Measure the distance between the front cross member and the trailer hitch. Allow at least 1/3 the length of your longest canoe (6 feet for an 18-foot canoe) plus another couple of feet to allow the vehicle to turn. If your trailer hitch is too short, you'll have to cut it off and extend it to an adequate length. Your welder can do that easily when he's welding the pieces together.
Find a space between the boat trailer frame to fit a low wooden box with a lid for storing paddles, life jackets and equipment. Make sure a metal support beam or two runs beneath the box bottom to hold it securely in place
Measure and cut the two marine-grade plywood sheets to construct a box bottom, sides and lid that will fit into the space. Drill 4 1/2-inch holes in the frame, two on each end, to bolt the box in place.
Screw the pieces of the bottom of the box and sides together and fit into place in the trailer frame.
Attach the lid with hinges and hasp as sowed in the picture. You'll want to lock the box when the trailer is left unattended. Some like a vertical box because you don't have to unload a canoe to open it. The wind pressure against a broad expanse of plywood on narrow roads can make your trailer dance around dangerously. For safety, lay the box flat. It's not that hard to unload the bottom canoe.
Paint or varnish the box with marine varnish to protect it.
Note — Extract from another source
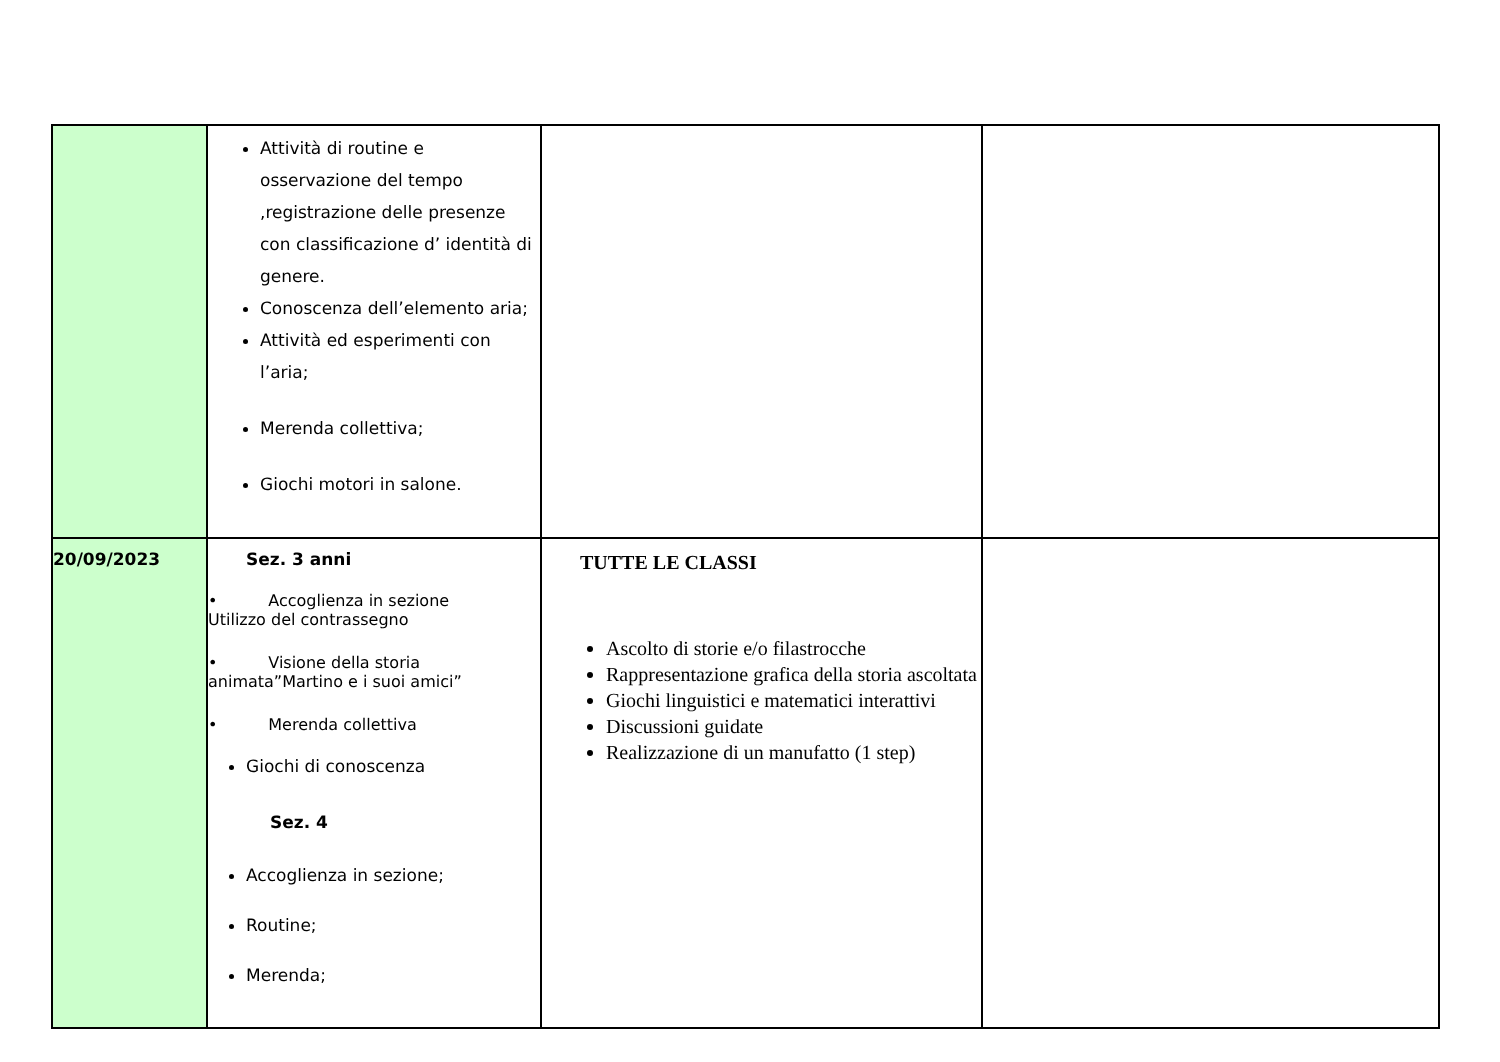| | Attività di routine e osservazione del tempo ,registrazione delle presenze con classificazione d’ identità di genere. Conoscenza dell’elemento aria; Attività ed esperimenti con l’aria; Merenda collettiva; Giochi motori in salone. | | |
| 20/09/2023 | Sez. 3 anni • Accoglienza in sezione Utilizzo del contrassegno • Visione della storia animata”Martino e i suoi amici” • Merenda collettiva Giochi di conoscenza Sez. 4 Accoglienza in sezione; Routine; Merenda; | TUTTE LE CLASSI Ascolto di storie e/o filastrocche Rappresentazione grafica della storia ascoltata Giochi linguistici e matematici interattivi Discussioni guidate Realizzazione di un manufatto (1 step) | |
Cut the steel once it is all marked. If you don't have the equipment, you can get everything cut at a local welding shop. Tell the steel cutter what you're doing with it. Sometimes a second pair of eyes can spot trouble before it gets made into a permanent mistake. You can't uncut steel
Lay out the crosstrees and clamp them in place on the two uprights. Mark where the two support straps (if you use them) and the lengthwise cross-members attach.
Test fit the pieces in the places they go. Make sure everything lines up before you weld it together. Correct any problems, measurements or alignments. Don't forget the gusset plates.
Carry the trailer and clamped pieces to the welder or weld them up yourself if you have the skill. Because the trailer is made of steel, it will be heavier than an aluminium or factory-made trailer. A good recommendation is limiting it to six places. An eight-place trailer may be a little top heavy when fully loaded and could strain the boat trailer. Have the welder attach eye-bolts to the ends of each cross member to provide handy tie-down points.
When the uprights and cross trees are welded in place, paint the trailer with primer, then a good paint for metal in whatever colour you choose. Brighter colours help people to see you when approaching from the rear.
Load the trailer with canoes and take it for a test drive.
Measure twice, cut once Have your welder check your work to make sure everything lines up properly. It's better to overbuild than underbuild. There's nothing worse than a broken support and a load of canoes skipping down the freeway.
Don't build more on top than your trailer can safely balance. Top-heavy canoe trailers can be very dangerous to drive, especially on small, twisting back roads.